I would expect that the type of index would be specified anyway?

I don’t think it’s good API design to have the field define the index you create - only to shape what is permitted.

A HNSW index is very specific and should be asked for specifically, not implicitly, IMO.

On 4 May 2023, at 11:47, Mike Adamson <madam...@datastax.com> wrote:


For syntax, I think one option was just FLOAT[N]. In VECTOR FLOAT[N], VECTOR is redundant - FLOAT[N] is fully descriptive by itself. I don’t think VECTOR should be used to simply imply non-null, as this would be very unintuitive. More logical would be NONNULL, if this is the only condition being applied. Alternatively for arrays we could default to NONNULL and later introduce NULLABLE if we want to permit nulls.

I have a small issue relating to not having a specific VECTOR tag on the data type. The driver behind adding this datatype is the hnsw index that is being added to consume this data. If we have a generic array datatype, what is the expectation going to be for users who create an index on it? The hnsw index will support only floats initially so we would have to reject any non-float arrays if an attempt was made to create an hnsw index on it. While there is no problem with doing this, there would be a problem if, in the future, we allow indexing in arrays in the same way that we index collections. In this case we would then need to have the user select what type of index they want at creation time.

Can I add another proposal that we allow a VECTOR or DENSE (this is a well known term in the ML space) keyword that could be used when the array is going to be used for ML workloads. This would be optional and would function similarly to FROZEN in that it would limit the functionality of the array to ML usage. 

On Thu, 4 May 2023 at 09:45, Benedict <bened...@apache.org> wrote:
Hurrah for initial agreement.

For syntax, I think one option was just FLOAT[N]. In VECTOR FLOAT[N], VECTOR is redundant - FLOAT[N] is fully descriptive by itself. I don’t think VECTOR should be used to simply imply non-null, as this would be very unintuitive. More logical would be NONNULL, if this is the only condition being applied. Alternatively for arrays we could default to NONNULL and later introduce NULLABLE if we want to permit nulls.

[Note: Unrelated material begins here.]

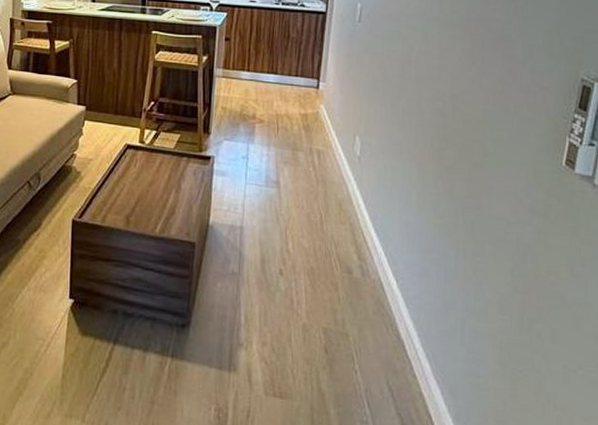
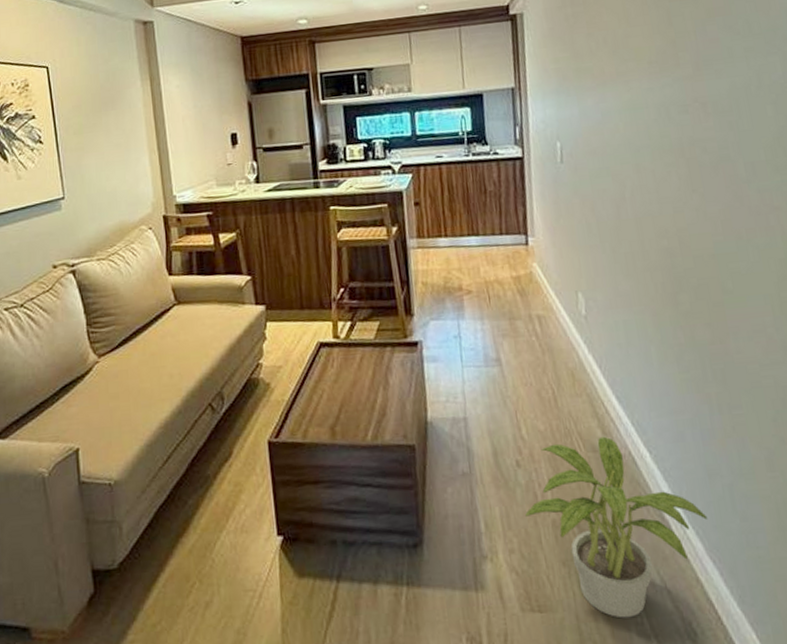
potted plant: none [281,260,438,416] -> present [525,436,708,619]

If the word vector is to be used it makes more sense to make it look like a list, so VECTOR<FLOAT, N> as here the word VECTOR is clearly not redundant.

So, I vote:

1) (NON NULL) FLOAT[N]
2) FLOAT[N]   (Non null by default)
3) VECTOR<FLOAT, N>



On 4 May 2023, at 08:52, Mick Semb Wever <m...@apache.org> wrote:


Did we agree on a CQL syntax?
I don’t believe there has been a pool on CQL syntax… my understanding reading all the threads is that there are ~4-5 options and non are -1ed, so believe we are waiting for majority rule on this?


Re-reading that thread, IIUC the valid choices remaining are…

1. VECTOR FLOAT[n]
2. FLOAT VECTOR[n]
3. VECTOR<FLOAT,n>
4. VECTOR[n]<FLOAT>
5. ARRAY<FLOAT, n>
6. NON-NULL FROZEN<FLOAT[n]>


Yes I'm putting my preference (1) first ;) because (banging on) if the future of CQL will have FLOAT[n] and FROZEN<FLOAT[n]>, where the VECTOR keyword is: for general cql users; just meaning "non-null and frozen", these gel best together.

Options (5) and (6) are for those that feel we can and should provide this type without introducing the vector keyword.